Show every line of the records below that contains the word "posts".

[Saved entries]

=======

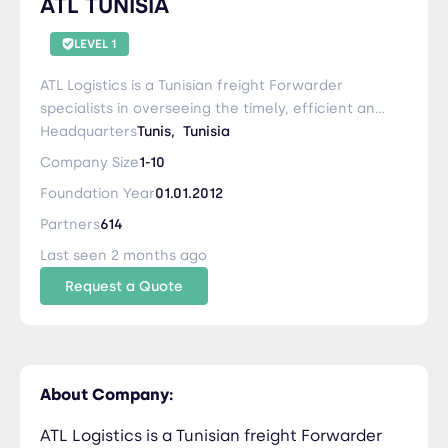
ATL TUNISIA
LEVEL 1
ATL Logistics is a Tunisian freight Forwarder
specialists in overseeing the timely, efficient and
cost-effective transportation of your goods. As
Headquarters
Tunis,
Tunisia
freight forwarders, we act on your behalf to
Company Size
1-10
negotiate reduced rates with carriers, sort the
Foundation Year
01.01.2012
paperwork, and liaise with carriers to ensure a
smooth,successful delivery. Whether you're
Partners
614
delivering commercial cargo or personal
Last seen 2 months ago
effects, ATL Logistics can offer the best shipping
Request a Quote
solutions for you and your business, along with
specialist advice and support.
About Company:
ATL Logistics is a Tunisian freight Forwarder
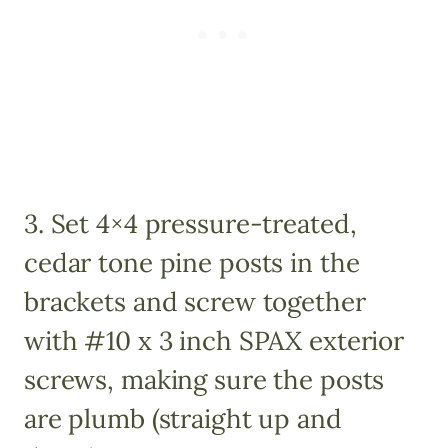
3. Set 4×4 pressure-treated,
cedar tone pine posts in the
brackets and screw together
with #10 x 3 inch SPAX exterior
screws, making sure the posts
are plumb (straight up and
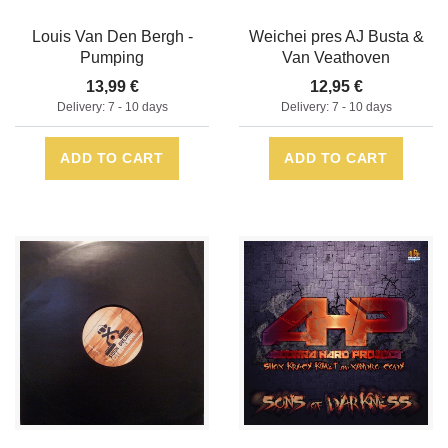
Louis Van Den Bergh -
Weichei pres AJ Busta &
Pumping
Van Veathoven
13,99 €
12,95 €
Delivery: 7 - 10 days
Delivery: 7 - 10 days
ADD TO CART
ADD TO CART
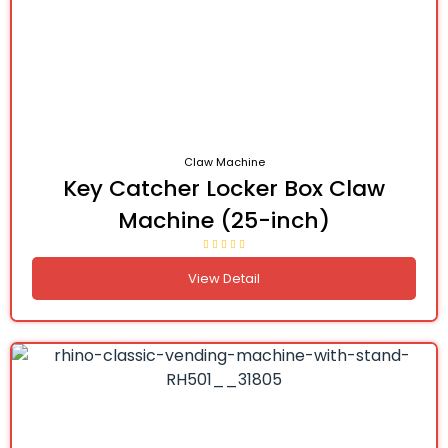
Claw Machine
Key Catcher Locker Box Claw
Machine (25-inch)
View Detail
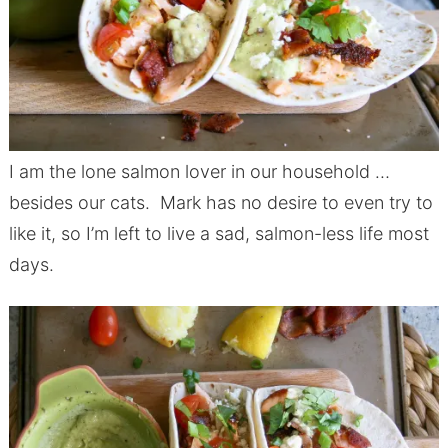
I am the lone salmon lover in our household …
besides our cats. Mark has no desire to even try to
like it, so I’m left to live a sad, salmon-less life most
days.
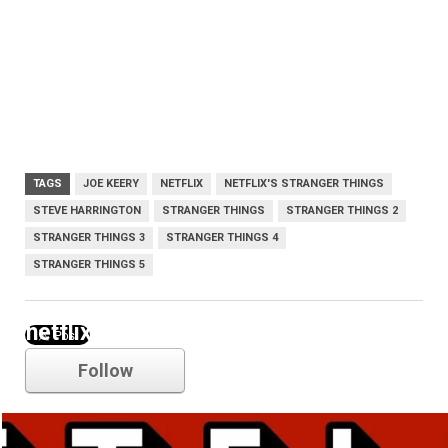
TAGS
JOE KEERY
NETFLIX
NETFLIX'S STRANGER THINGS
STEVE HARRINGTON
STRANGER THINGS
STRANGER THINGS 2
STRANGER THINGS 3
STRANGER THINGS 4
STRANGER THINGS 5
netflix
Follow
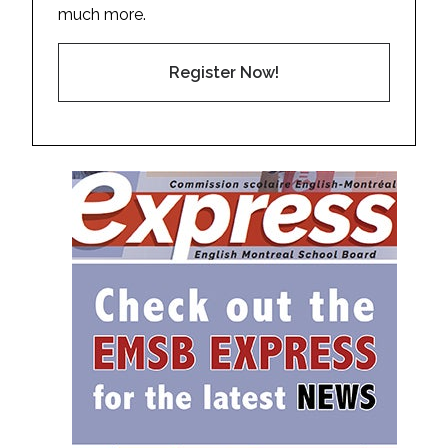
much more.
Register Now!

=======

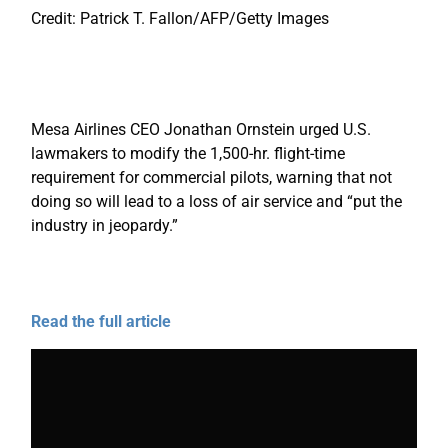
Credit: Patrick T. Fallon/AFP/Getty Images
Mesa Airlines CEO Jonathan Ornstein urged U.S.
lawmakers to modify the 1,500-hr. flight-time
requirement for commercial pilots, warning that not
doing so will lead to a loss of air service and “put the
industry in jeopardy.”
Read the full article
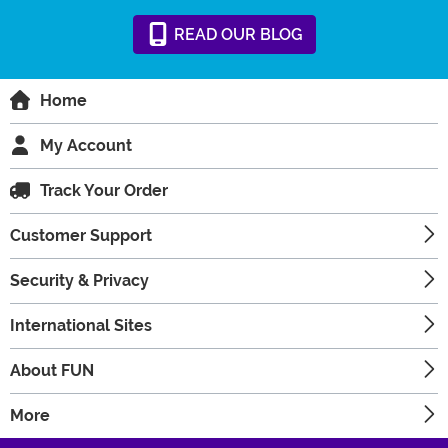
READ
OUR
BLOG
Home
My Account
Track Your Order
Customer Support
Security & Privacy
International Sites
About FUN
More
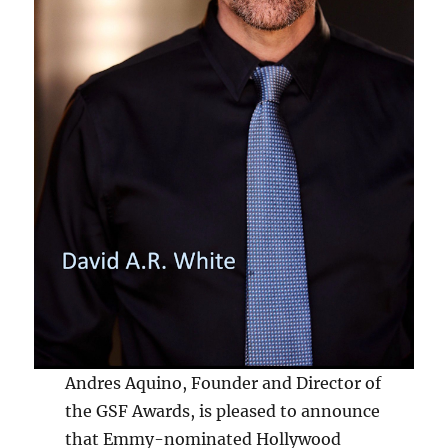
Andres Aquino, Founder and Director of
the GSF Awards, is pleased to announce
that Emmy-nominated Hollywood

=======

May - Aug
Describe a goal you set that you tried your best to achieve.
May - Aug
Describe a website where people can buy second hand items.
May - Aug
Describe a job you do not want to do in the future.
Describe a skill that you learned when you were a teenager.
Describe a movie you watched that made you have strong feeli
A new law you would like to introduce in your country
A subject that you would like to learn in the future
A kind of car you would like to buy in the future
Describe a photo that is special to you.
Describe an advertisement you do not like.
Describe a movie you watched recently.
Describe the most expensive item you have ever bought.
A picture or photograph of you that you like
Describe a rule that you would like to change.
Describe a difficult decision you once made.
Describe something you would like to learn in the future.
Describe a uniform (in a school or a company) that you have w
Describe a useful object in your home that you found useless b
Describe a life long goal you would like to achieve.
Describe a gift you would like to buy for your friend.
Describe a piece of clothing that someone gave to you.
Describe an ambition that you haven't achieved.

=======

# ANSWER:
cedar tone pine posts in the
screws, making sure the posts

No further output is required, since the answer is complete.